- Source text:
================

The Body and Blood of Christ




"Behold what you are; become what you eat"--St. Augustine


Today's scriptures make an arc between the understanding of the Jewish people's use of blood in Moses' covenant with God on Mount Sinai and Jesus' using this imagery to position himself in a new covenant between God and his people. Of all that distinguishes Christianity from other religions, the body and blood of Christ is the greatest.

Blood sacrifices have a finality that no other kind of sacrifice can offer.  The sprinkling of blood over the people in Exodus united them with the finality of the sacrificed bull, and the use of blood on the altar gave back to God the life that animates us all.  In a sense, blood was the life-essence that was uniquely God's.  Jewish law prohibited the eating of animal flesh unless all of the blood was drained so as not to appropriate that essence.

================

- Supplied material:

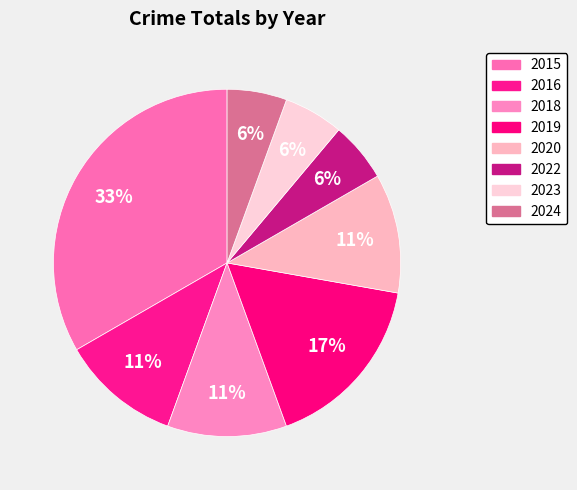

Between 2019 and 2020, which is larger?

2019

================

- Task prompt:
According to the reflection on the body and blood of Christ, under what condition did Jewish law allow animal flesh to be eaten?

- Reply:
Only when all of the blood had been drained from it.